I am thinking today of the Albanian security guard who came out of her way to welcome us to the Cloisters, a museum in Tryon Park which seems to have salvaged all the bits of bombed-out churches and cathedrals in Europe that had survived, as splinters, the War to Unending War. We saw the daunting entry price and had retreated to the entrance hall to confer. “We have our tours available in German,” she told my companion, twinklingly. Then, turning to me, the Australian, “I’m not sure we have anything available in your language.”
we also do those other things, but shooting is such an efficiently freeing thing. Especially, if behind a badge, you are permitted to do it as a remedy for the slightest infractions.
The badge: the tiniest shield.
Yes, Rich, it could well be this is the difficulty we are experiencing downunder. A want of efficiency.
I almost recommended the Cloisters to you, which I really love. I thought you’d have seen a lot of the real thing in Europe, though. One of the founders of this museum was one of the “Monuments Men,” who was commissioned to find, protect, and restore to their proper owners monuments, paintings, sculptures, etc. that were looted by the Nazis during WWII.
Did you get in? I know it’s really expensive, but I’ve been twice.
We did!
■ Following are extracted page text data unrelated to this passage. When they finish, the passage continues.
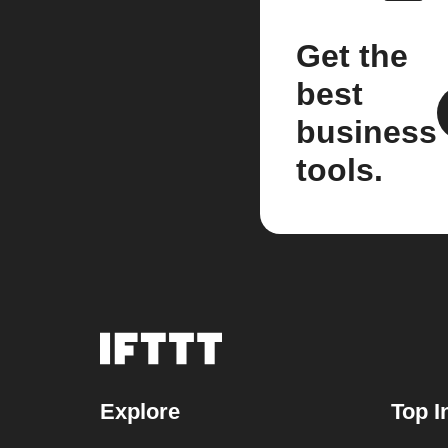
Get the
best
business
tools.
Explore
Top I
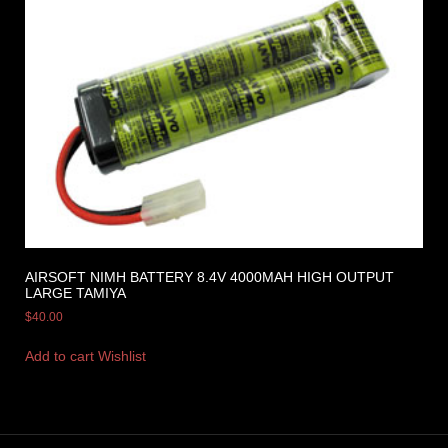
AIRSOFT NIMH BATTERY 8.4V 4000MAH HIGH OUTPUT
LARGE TAMIYA
$
40.00
Add to cart
Wishlist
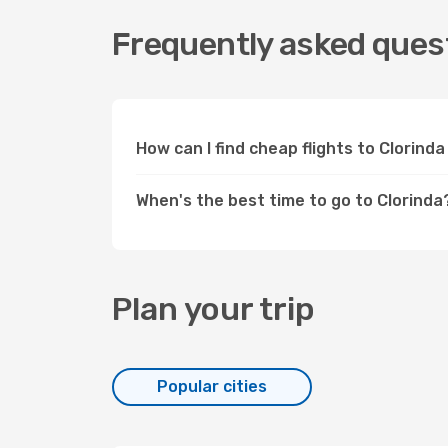
Frequently asked quest
How can I find cheap flights to Clorin
When's the best time to go to Clorinda
Plan your trip
Popular cities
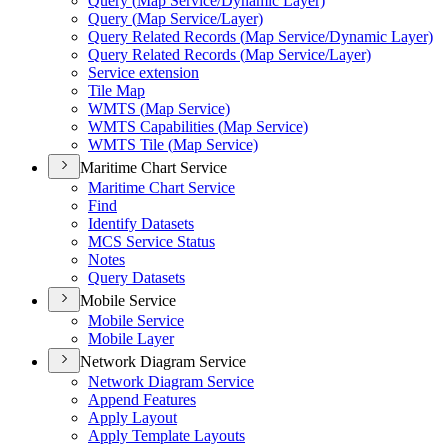
Query (
Map Service/
Dynamic Layer)
Query (
Map Service/
Layer)
Query Related Records (
Map Service/
Dynamic Layer)
Query Related Records (
Map Service/
Layer)
Service extension
Tile Map
WMT
S (
Map Service)
WMT
S Capabilities (
Map Service)
WMT
S Tile (
Map Service)
Maritime Chart Service
Maritime Chart Service
Find
Identify Datasets
MC
S Service Status
Notes
Query Datasets
Mobile Service
Mobile Service
Mobile Layer
Network Diagram Service
Network Diagram Service
Append Features
Apply Layout
Apply Template Layouts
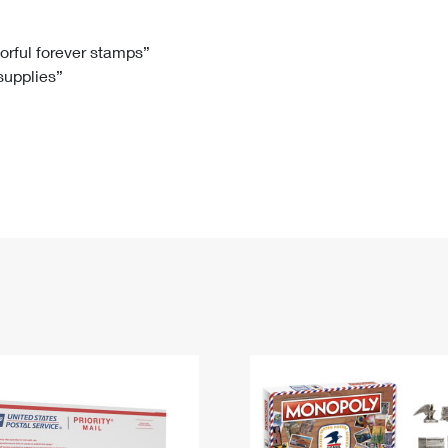
Tracking
Rent or Renew PO Box
Business Supplies
Renew a
Free Boxes
Click-N-Ship
Look Up
 Box
HS Codes
lorful forever stamps”
 supplies”
Transit Time Map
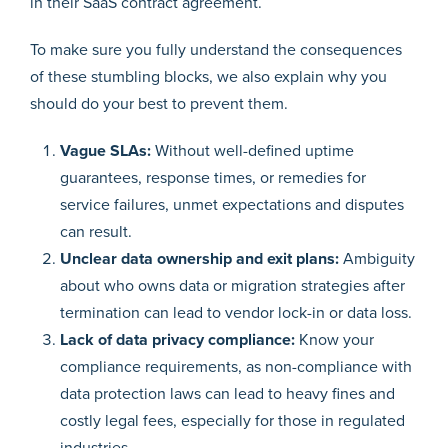
in their SaaS contract agreement.
To make sure you fully understand the consequences
of these stumbling blocks, we also explain why you
should do your best to prevent them.
Vague SLAs:
Without well-defined uptime
guarantees, response times, or remedies for
service failures, unmet expectations and disputes
can result.
Unclear data ownership and exit plans:
Ambiguity
about who owns data or migration strategies after
termination can lead to vendor lock-in or data loss.
Lack of data privacy compliance:
Know your
compliance requirements, as non-compliance with
data protection laws can lead to heavy fines and
costly legal fees, especially for those in regulated
industries.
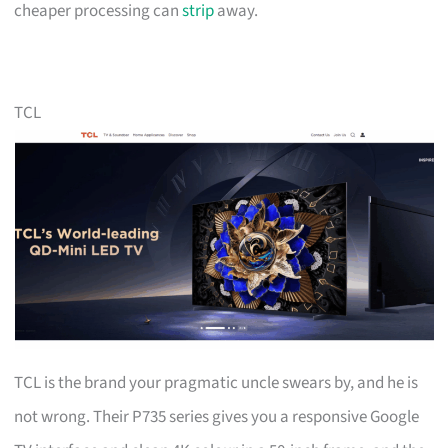
cheaper processing can
strip
away.
TCL
TCL is the brand your pragmatic uncle swears by, and he is
not wrong. Their P735 series gives you a responsive Google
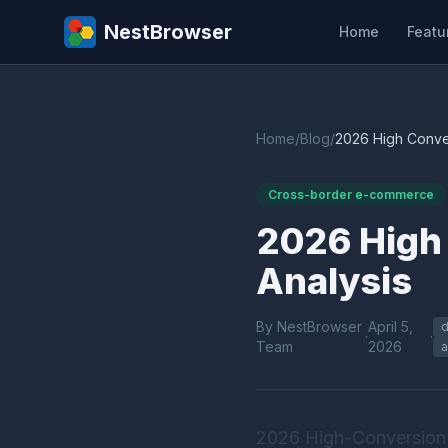
NestBrowser
Home
Featu
Home
/
Blog
/
2026 High Conver
Cross-border e-commerce
2026 High 
Analysis
By NestBrowser
April 5,
d
·
·
Team
2026
a
2026 High-Conversion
The Albanian security guard also pointed out to us that the $25 entry fee was ‘recommended.’ She said, you can pay a dollar, if you like. I thought of you when we were there, Cynthia, it seemed somehow your kind of place. Now I wonder how incredible it feels that our two shades have passed in the same soft monument.
I just saw a movie in which a man remarked to an Austrian woman, “My daughter really wants to go to your country. She wants to see the kangaroos.”
That, and eat some of our famous strudel.
I don’t understand why, after the adoption of the taser, ever more people are being shot by police. Our town just had a really sad incident last weekend in which a teenager had a fight with his grandfather, with whom he lived, and beat him. The grandparents ran down to the bottom of the driveway and called the police. When they arrived, the boy was brandishing an antique gun, so the cops shot and killed him. Of course, we must ask the question, why did the grandfather not keep his gun collection in a locked case?
This is a really good question, Cynthia. And in Australia at least, tasers seem to have been used to justify and increase brutality, to make it more convenient and excusable, as a supplement rather than a replacement for other guns. They’re just a weapon.
Is this in New York?
Yup the Cloisters is in Tryon Park, top of Manhattan. The photo was on a bus back from 207th St. I just loved the superimposition on the flag. Like it has always had these instructions embedded in invisible ink.
Not to mention the black deaths in custody :-( in both countries
Preach.
It will never stop!
Not until the last surviving three-year-old shoots his two-year-old sister in the face as they’re trying to throw all the guns into the clogged dead sea, surrounded by piles of bleeding corpses.
I find that Charlton Heston said it best: his gun will have to be pried from his “cold, dead heart.” I mean, hand.
You came to the Cloisters???
I live just down the street!!!
Wow, are you kidding Rita? Oh, that feels… Well, how good it would have been to see you that day. You would have had to tag along, we didn’t stop from morning til night. Took the subway right up to the end at 207th St so I could see Spuytens Duvel. Picked blackberries. Hiked down through the park among the squirrels. Wandered in Washington Heights a ways, for like, 6 minutes. It was rushy, humid, but glorious. I will be back in September I hope, let us organise ourselves for then. I’d so love to meet you.